Unfortunately, Jordan’s senior year was already hard before COVID-19. Jordan helped facilitate a walkout to draw attention to student right issues, after the abrupt cancellation of their senior season of Ultimate Frisbee. Jordan was the captain and the administration gave him the responsibility of telling his team the bad news. Jordan spoke eloquently about why his Ultimate Frisbee Team should be saved. Using his voice gave others permission to speak about their concerns with safety and mental health issues in the school. Many had felt silenced for far too long. They had a strong argument and remarkable supporting facts. He was not pleased but he was kind. The students received a local news coverage for their efforts and the article about the situation got picked up at a national level. The principal eventually backed down and reinstated the team. He never accepted responsibility nor apologized for the turmoil and that’s where he lost Jordan’s respect. The principal also tried to make himself the hero, but we all know better. Without even stepping on the field Jordan lead his teammates to victory. COVID-19 may have taken their senior season but they were already champions to many.  They fought for their right to play the game they love AND they won.

I pray that the CIVA Raven’s Boys Ultimate Frisbee team of 2020 takes this moment with them with them forever. Your voice matters, always.  Jordan I pray YOU never forget, “son your voice matters always.”
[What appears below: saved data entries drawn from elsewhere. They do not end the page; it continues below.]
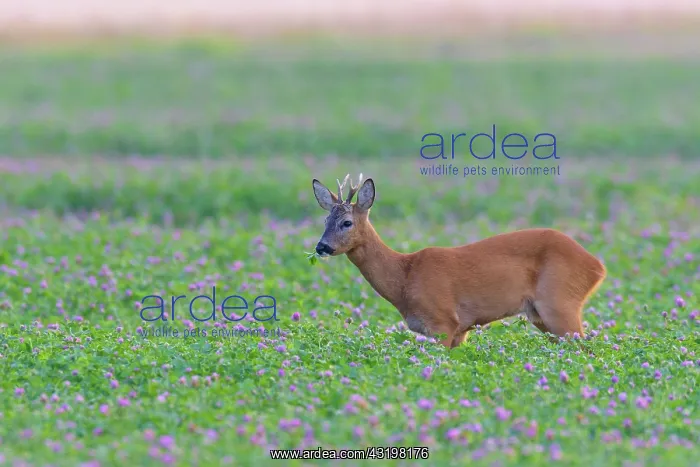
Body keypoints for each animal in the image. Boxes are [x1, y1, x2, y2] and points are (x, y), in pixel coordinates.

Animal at [311, 174, 607, 349]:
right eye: (325, 220)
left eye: (346, 222)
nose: (321, 246)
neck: (405, 278)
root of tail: (598, 267)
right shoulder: (459, 330)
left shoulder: (443, 322)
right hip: (542, 316)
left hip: (560, 302)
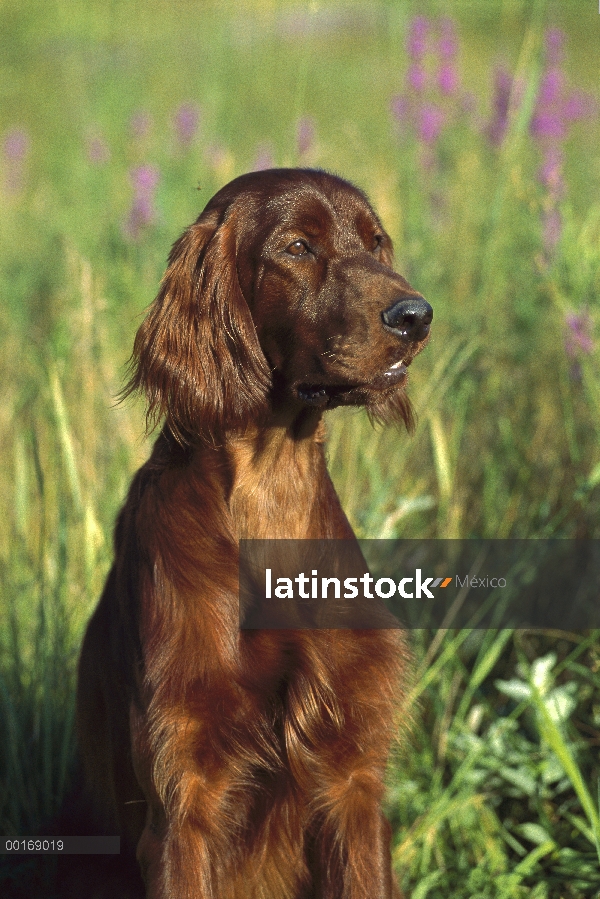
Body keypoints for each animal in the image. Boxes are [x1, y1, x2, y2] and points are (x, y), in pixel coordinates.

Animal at [76, 171, 432, 899]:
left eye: (376, 241)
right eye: (297, 247)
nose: (416, 316)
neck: (271, 501)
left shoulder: (352, 782)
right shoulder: (183, 803)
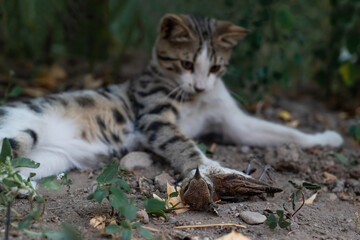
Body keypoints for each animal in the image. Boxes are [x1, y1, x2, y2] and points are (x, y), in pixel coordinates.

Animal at [0, 14, 344, 189]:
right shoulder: (153, 118)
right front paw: (219, 172)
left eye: (216, 67)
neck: (195, 97)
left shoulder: (234, 123)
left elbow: (284, 131)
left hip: (49, 158)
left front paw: (326, 138)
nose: (201, 86)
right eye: (186, 64)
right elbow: (185, 146)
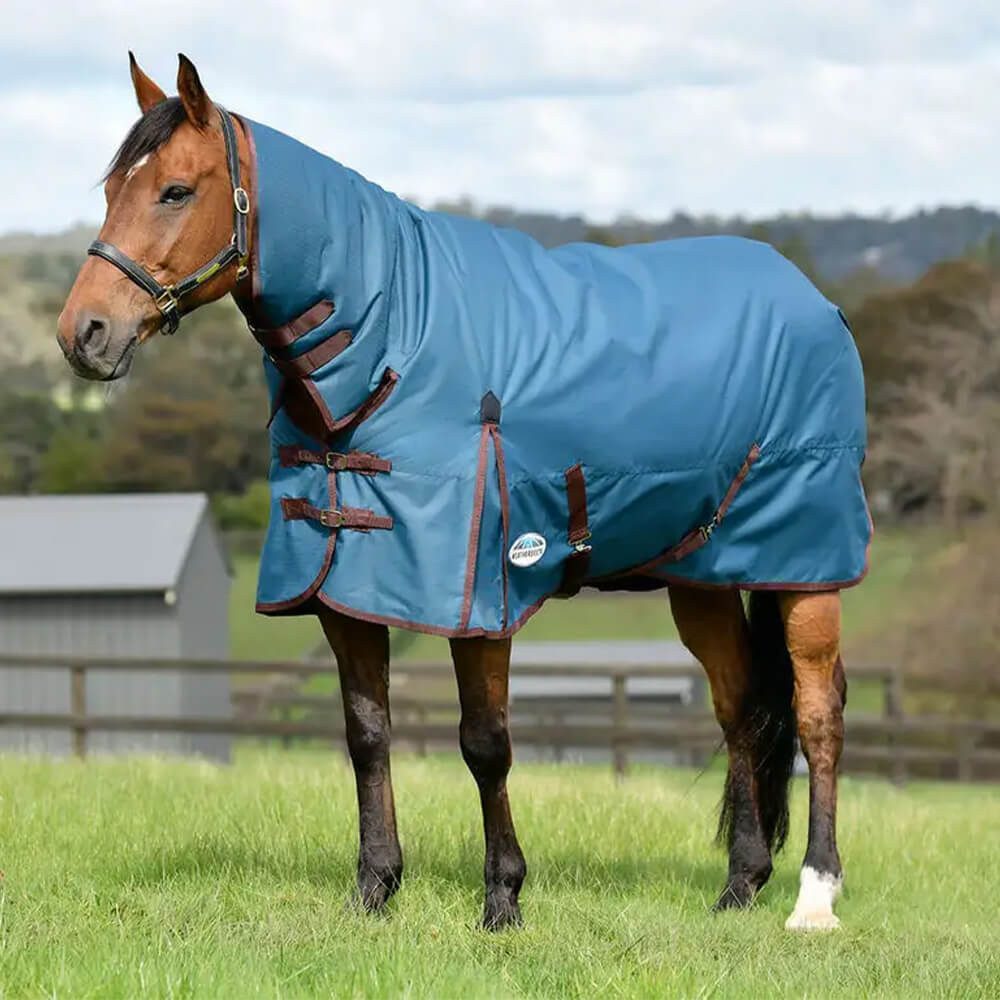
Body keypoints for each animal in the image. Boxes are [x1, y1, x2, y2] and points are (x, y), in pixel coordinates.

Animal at [57, 54, 868, 932]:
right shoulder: (346, 584)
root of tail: (814, 299)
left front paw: (502, 899)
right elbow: (366, 734)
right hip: (703, 576)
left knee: (818, 713)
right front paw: (374, 890)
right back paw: (740, 885)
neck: (390, 343)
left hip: (807, 568)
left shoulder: (479, 590)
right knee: (740, 709)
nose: (83, 335)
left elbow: (485, 742)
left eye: (174, 190)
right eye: (113, 188)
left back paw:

It is understandable that many kids are bummed about missing out on all their “lasts” for senior year, but with my senior what I have come to realize is the early end of senior year was a blessing for many.

I’m sad. I had my own dreams for the senior year of my first born. I was excited about prom and senior breakfast. I pictured half of the auditorium filled with our friends and family cheering, as he took his diploma in hand. A celebratory graduation camp out on our property, canceled. I know he’s ok with it, but I am not. “They can literally send my diploma by email,” he tells me and my heart sinks further.

I wanted to show the world that I, Racquel Loud, giant screw up can and did raise a functioning human being. See, y’all I did it!

The truth is that Jordan was always going to be great. Jordan was born great. The only thing I really did was get my shit together and NOT fuck it up. What’s become so apparent to me is that by simply sharing our story, I am sharing with the world how amazing he is. This story tells far more about him than the diploma would have anyway.

I am proud of you Jordan. Thank you for being gracious and accepting the gift from Heidi on Saturday. I am requiring a photograph of you in your cap and gown but we will celebrate YOUR graduation, however you see fit because Son, your voice matters.

We love you always and forever no matter what.